── SUPPLIED TEXT ──

7

I try to minify separate .js-files with gulp. Like:

file_one.js --> file_one.min.js
file_two.js --> file_two.min.js

It works the first time I execute gulp. But if I run it a second time it looks like this:

file_one.js 
file_one.min.js
file_one.min.min.js
file_two.js
file_two.min.js
file_two.min.min.js

And it repeats that pattern every timme i execute gulp. How can I stop it from minify already minified js.

I use the following code:

gulp.task('scripts', function() {
    return gulp.src('dest/*js')
        .pipe(rename({ suffix: '.min' }))
        .pipe(uglify())
        .pipe(gulp.dest('dest'));
});
8

This is happening because you are saving the minified files in the same directory of your non minified files. The first part of your stream (gulp.src) reads all files inside your dest folder. Since you are saving your minified files to the very same folder, it is minifying them again on the second time it is run. the You have some options:

  1. Change the output folder to something else (for instance gulp.dest('build'))

───

- _APPLY WHAT YOU READ_:
**1)** In the gulp minification thread, what folder does the gulp.src line read files from?
**2)** Pick up the gulp minification thread after its last line and keep writing it.
The material has nothing to do with the gulp minification thread.

── DATA SEGMENT ──

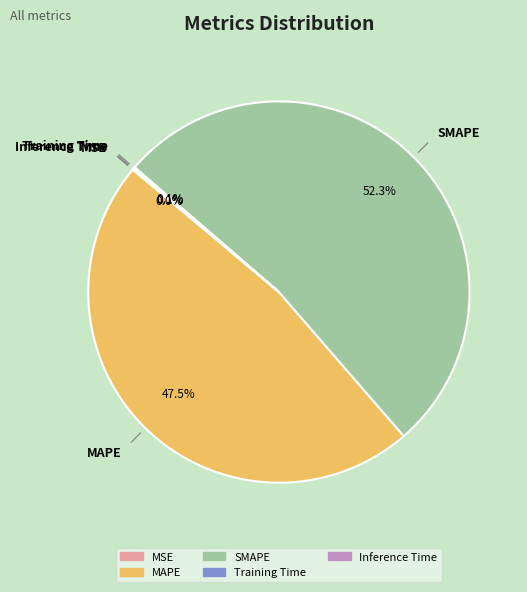

Which slice represents more than half of the pie?

SMAPE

───

- _SOLVED TASKS_:
**1)** The dest folder.

**2)**
  2. Change gulp.src to match only the non-minified files
| improve this answer | |
  • I think the OP was asking for clarification on how to do your point 2. i.e. "match the non-minified files" – Rick Davies Apr 7 '16 at 18:41
  • @RickDavies just read the comments. This solution worked for him. No need to downvote. – Marlon Bernardes Apr 8 '16 at 14:29
  • @MarlonBernardes I did read the comments and although the OP accepted your answer to his very real problem I don't believe it answered the intent of his original question, per my comment above. This is an open forum and other people searching for an answer to his question (viz. minifying files in the same directory) might be unsatisfied by yours. I was and downvoted it, also upvoting the answer by Patrik Oldsberg. That's my prerogative. – Rick Davies Apr 11 '16 at 14:11
25

You can put the minified files in a different directory, or you can exclude them in the gulp.srclike this:

gulp.task('scripts', function() {
    return gulp.src(['dest/*.js', '!dest/*.min.js'])
        .pipe(rename({ suffix: '.min' }))
        .pipe(uglify())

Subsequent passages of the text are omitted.